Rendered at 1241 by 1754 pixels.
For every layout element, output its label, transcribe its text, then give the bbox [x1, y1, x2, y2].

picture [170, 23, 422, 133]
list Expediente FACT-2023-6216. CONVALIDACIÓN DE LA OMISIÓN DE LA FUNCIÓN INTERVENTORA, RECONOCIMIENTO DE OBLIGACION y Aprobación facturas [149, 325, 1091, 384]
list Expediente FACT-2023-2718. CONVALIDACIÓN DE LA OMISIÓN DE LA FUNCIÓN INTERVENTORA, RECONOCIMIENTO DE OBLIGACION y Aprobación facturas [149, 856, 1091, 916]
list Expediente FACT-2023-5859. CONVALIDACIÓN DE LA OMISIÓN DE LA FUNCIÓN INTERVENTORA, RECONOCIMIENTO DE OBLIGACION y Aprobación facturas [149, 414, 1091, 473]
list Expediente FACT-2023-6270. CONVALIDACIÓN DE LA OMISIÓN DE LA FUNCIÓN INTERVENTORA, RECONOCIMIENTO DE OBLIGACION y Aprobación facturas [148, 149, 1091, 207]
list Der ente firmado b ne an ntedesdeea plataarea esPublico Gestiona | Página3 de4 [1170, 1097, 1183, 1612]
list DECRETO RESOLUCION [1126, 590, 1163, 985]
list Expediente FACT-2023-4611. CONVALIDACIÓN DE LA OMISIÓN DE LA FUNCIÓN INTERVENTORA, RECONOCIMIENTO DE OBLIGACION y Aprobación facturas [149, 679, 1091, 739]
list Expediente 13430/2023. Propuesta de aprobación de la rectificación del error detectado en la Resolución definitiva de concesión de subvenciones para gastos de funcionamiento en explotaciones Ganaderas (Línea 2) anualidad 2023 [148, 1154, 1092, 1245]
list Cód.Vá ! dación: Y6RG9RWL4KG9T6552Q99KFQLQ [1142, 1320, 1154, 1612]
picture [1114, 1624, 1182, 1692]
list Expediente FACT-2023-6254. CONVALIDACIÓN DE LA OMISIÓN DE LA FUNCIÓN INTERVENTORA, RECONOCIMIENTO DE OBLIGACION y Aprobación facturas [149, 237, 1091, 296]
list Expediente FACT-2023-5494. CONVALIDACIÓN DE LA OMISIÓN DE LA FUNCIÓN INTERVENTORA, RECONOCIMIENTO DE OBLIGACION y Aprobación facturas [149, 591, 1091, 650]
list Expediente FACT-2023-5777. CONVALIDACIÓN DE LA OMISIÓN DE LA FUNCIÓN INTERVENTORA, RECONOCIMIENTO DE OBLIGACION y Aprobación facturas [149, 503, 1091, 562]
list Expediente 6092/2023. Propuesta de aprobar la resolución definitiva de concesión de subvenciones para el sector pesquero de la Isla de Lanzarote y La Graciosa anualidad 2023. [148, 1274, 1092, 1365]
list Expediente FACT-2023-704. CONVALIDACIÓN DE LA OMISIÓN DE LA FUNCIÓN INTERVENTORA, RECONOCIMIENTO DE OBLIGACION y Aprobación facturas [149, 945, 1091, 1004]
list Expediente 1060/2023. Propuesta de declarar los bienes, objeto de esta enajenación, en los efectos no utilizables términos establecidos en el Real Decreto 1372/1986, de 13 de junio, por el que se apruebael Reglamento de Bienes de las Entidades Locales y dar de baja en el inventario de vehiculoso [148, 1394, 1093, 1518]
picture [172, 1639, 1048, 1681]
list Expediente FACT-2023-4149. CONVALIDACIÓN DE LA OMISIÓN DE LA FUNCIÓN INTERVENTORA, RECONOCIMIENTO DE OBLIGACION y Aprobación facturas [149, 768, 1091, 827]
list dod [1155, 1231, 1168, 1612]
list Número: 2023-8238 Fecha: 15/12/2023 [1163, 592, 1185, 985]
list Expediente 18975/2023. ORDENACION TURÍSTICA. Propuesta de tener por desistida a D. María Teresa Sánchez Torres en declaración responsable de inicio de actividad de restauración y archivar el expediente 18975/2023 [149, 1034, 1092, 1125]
• • • •
Task details => Arrange the part of the listing that runs from its first line through the line containing "For every layout" as a numbered list, leaving out any blank lines.

The solution =>
1. Rendered at 1241 by 1754 pixels.
2. For every layout element, output its label, transcribe its text, then give the bbox [x1, y1, x2, y2].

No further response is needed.